KP, LGIM It’s not just derivatives. If you want to buy a portfolio of corporate bonds or index-linked gilts, it’s harder to transact.



EW, Calyon If you want to buy a portfolio of CDOs, you’d probably find it quite easy at the moment! But clearly the structured credit market is severely impaired and there’ll probably be a weak market for years. A big question is if rates will follow the same path.


JF, Euromoney How exactly is the standstill in structured credit impinging on the rates business?



KP, LGIM Corporates are not fixing their rates and they’re not paying inflation supply because banks don’t have the appetite to give them lines, or they find it too expensive to raise debt because credit spreads have widened so much. There is still demand for institutions, life insurers and pension schemes to use derivative products, rates products and the simple linear products.

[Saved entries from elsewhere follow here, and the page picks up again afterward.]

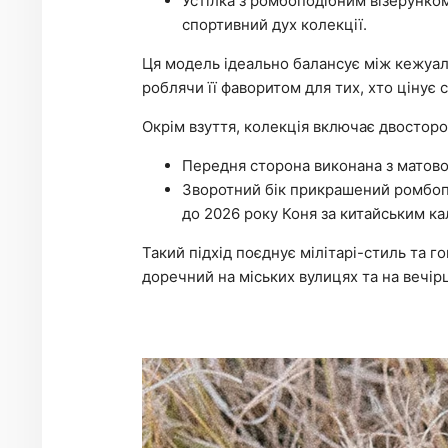
Устілка з ромбоподібним візерунко
спортивний дух колекції.
Ця модель ідеально балансує між кежуал
роблячи її фаворитом для тих, хто цінує
Окрім взуття, колекція включає двостор
Передня сторона виконана з матовог
Зворотний бік прикрашений ромбопо
до 2026 року Коня за китайським к
Такий підхід поєднує мілітарі-стиль та 
доречний на міських вулицях та на вечірц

EW, Calyon To provide lines for corporate and institutional clients, banks need their own liquidity. While they are struggling with severely damaged balance sheets, it’s difficult for them to market aggressively to clients. Clients then feel they should focus more on getting that next credit line and less on how they hedge it. The demand is there. But until banks feel more confident in the way they’re funding themselves, derivatives business suffers.

KP, LGIM This will correct itself. There will be a period in which banks have to sort out their balance sheets. When they’ve recovered the markets will move on that, but it’s going to be a while.

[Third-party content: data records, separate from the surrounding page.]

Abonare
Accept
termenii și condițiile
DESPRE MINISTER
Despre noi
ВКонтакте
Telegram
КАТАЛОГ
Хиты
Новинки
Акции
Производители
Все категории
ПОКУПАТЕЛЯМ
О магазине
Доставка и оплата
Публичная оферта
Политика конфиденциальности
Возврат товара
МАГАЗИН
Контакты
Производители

JN, Nordea It’s not only getting rid of assets that are impaired or illiquid. Entire business models need to be changed. Large investment banks don’t have a business model where they can store senior risk, on and offloading risky equity, building large, seemingly riskless, positions that they need to fund. That de-leveraging process will take a long time. Even then people will be slow to jump back on the wagon. It may take a business cycle.

EW, Calyon Business model change is the core issue. It will be interesting to see how banks adapt. The financial sector has got carried away with one way of functioning. We’ve had an offset between the suffering financial sector and the corporate economy, which is not doing so badly. The reason the crisis has dragged on, and possibly saved us from systemic meltdown, is that parts of the large diversified institutions are still doing well. HSBC, for example, has had both tremendous losses and tremendous gains. Its Asian franchise is doing extremely well but its US subsidiary has taken very big losses. In their case, the gains outweigh the losses. We’ve been saying for a year that corporates will suffer, and maybe that’s starting to happen, but during that year banks have been restructuring. It’s a fine line between whether corporate defaults will increase to the extent that they bring the banks further down, or if the lack of defaults and the better core business will buoy up the banks.